Sur un premier mur est affichée la série des Signs. Des plaques faites de plastiques et de vinyle d’un format poster sont accolées les unes aux autres, sur plusieurs rangées. Chacun de ces signs est composé d’une phrase en lettres capitales telle que « Public Shaming » qui encadre une photographie de rose au traitement publicitaire. Ses compositions brutales apparaissent telles les messages préventifs imprimés sur les paquets de cigarettes, mais chez l’artiste, elles sont teintées de revendications. Les messages et les images ne sont pas des réponses des uns vers les autres, ils créent un discours en décalage avec les normes publicitaires.

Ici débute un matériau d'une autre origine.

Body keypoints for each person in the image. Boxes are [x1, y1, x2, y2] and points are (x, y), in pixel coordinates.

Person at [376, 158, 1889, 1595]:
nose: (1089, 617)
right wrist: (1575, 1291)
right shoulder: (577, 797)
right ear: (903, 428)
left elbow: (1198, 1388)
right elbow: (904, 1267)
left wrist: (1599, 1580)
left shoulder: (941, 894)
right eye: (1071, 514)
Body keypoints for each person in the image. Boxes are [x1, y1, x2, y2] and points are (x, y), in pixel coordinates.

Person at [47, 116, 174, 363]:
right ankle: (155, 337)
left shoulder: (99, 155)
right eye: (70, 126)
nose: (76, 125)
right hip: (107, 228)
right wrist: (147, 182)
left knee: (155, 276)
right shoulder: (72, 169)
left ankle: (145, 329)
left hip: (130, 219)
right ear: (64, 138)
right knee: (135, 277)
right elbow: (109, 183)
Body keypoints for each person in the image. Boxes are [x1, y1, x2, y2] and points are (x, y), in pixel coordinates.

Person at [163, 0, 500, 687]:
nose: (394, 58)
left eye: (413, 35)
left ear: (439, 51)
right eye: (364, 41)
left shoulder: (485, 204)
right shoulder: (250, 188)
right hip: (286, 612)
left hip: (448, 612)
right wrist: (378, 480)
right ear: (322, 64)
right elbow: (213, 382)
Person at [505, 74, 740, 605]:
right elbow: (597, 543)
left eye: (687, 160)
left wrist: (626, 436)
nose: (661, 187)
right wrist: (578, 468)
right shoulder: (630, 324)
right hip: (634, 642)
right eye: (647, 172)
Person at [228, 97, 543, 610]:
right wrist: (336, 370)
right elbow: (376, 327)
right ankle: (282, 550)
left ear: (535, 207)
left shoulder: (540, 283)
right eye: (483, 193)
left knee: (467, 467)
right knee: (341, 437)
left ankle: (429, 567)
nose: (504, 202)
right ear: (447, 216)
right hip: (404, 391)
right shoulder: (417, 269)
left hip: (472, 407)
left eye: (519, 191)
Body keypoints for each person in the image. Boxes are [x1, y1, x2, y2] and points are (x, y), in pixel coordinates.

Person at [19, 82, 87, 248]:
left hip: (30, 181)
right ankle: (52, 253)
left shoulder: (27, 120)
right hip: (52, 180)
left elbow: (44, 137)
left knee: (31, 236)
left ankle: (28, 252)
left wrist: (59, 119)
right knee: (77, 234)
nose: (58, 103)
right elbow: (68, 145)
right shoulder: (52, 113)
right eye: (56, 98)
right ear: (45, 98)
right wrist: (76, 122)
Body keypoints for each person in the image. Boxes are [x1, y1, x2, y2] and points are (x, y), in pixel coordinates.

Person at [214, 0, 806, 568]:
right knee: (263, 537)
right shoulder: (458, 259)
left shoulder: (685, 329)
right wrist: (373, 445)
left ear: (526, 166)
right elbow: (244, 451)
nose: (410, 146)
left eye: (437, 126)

Cali Thornhill Dewitt, Signs, 2015,Vinyl sur plastique ondulé, 61x 46 cm

Cali Thornhill Dewitt, Signs, 2015, Vinyl sur plastique ondulé, 61x 46 cm

Faisant face aux Signs, deux grandes grandes cibles se dressent sur un mur, réalisées à partir de drapeaux des États-Unis. Sur leurs centres sont appliquées des messages : l’un reprend le titre de l’exposition, sur l’autre on peut lire « Man leaps to his death ». Ces deux messages à la typographie gothique sont collés sur les drapeaux dans une technique de flocage qui renvoie aux codes vestimentaires. Cali Thornhill Dewitt avait déjà intégré cette technique dans une installation nommée 24 Hour Fantasy Reality dans laquelle des vêtements suspendus reprenaient le même procédé de flocage. Dans cette installation, le message est voué à donner le sens de l’image. L’emploi du drapeau patriotique est mis à mal pour en faire ressortir un message subversif. De ce fait, l’artiste crée un dialogue critique entre la nation et le peuple.

Entre ces deux œuvres, se trouve l’imposant People are the problem avec lequel un lien s’opère avec les Signs par la reprise de la même technique. Une série d’affiches représentant la même explosion atomique révèle un message People are the problem. Le message est bien plus imposant que dans chacune des autres œuvres, ici l’artiste emploie une image liée à l’histoire de civilisations pour en proposer un message à sens unique. Sans aucun espoir, l’artiste place le spectateur face aux problématiques du monde, sans détour et sans politesse.

Cali Thornhill Dewitt, People are the problem, 2015, Vinyl sur plastique ondulé, 28 panneaux de 61x 46 cm.

Cali Thornhill Dewitt, People are the problem, 2015, Vinyl sur plastique ondulé, 28 panneaux de 61x 46 cm.

Plus loin, dans un espace plus étroit, des images de fleurs sont obstruées par le mot Vanish et fait lien avec les messages précédemment exposés. Le propos de Cali Thornhill Dewitt apparaît alors comme une voie sans issue. En utilisant la répétition, l’artiste nous place au centre d’un raisonnement qui n’a de sens que s’il est amplifié, réitéré, manifeste.

Dans un premier temps, nous faisons face à des messages auxquels nous sommes habitués dans l’espace public, les codes publicitaires alarmistes qui sont mis en place ici pour provoquer un certain écœurement. La recherche esthétique est absente, l’important est de mettre en garde. Puis le drapeau de l’État-nation est doublé, son sens s’inverse et son utilité aussi : s’il prend la forme d’une cible, c’est pour qu’on tire dessus. Enfin, les images qui représentent les tragédies humaines de guerres ne sont pas là pour tirer du spectateur une quelconque émotion, mais bien pour nous mettre face à nos problèmes.

Cali Thornhill Dewitt n’épargne personne. Son message est clair, nous sommes pris au piège de nos désirs, autant dans ces quatre murs. L’espace qu’il crée dans la galerie n’est pas occupé pour donner à voir au spectateur une allégorie de notre société, mais pour montrer la réalité d’un système par le réemploi des mêmes codes.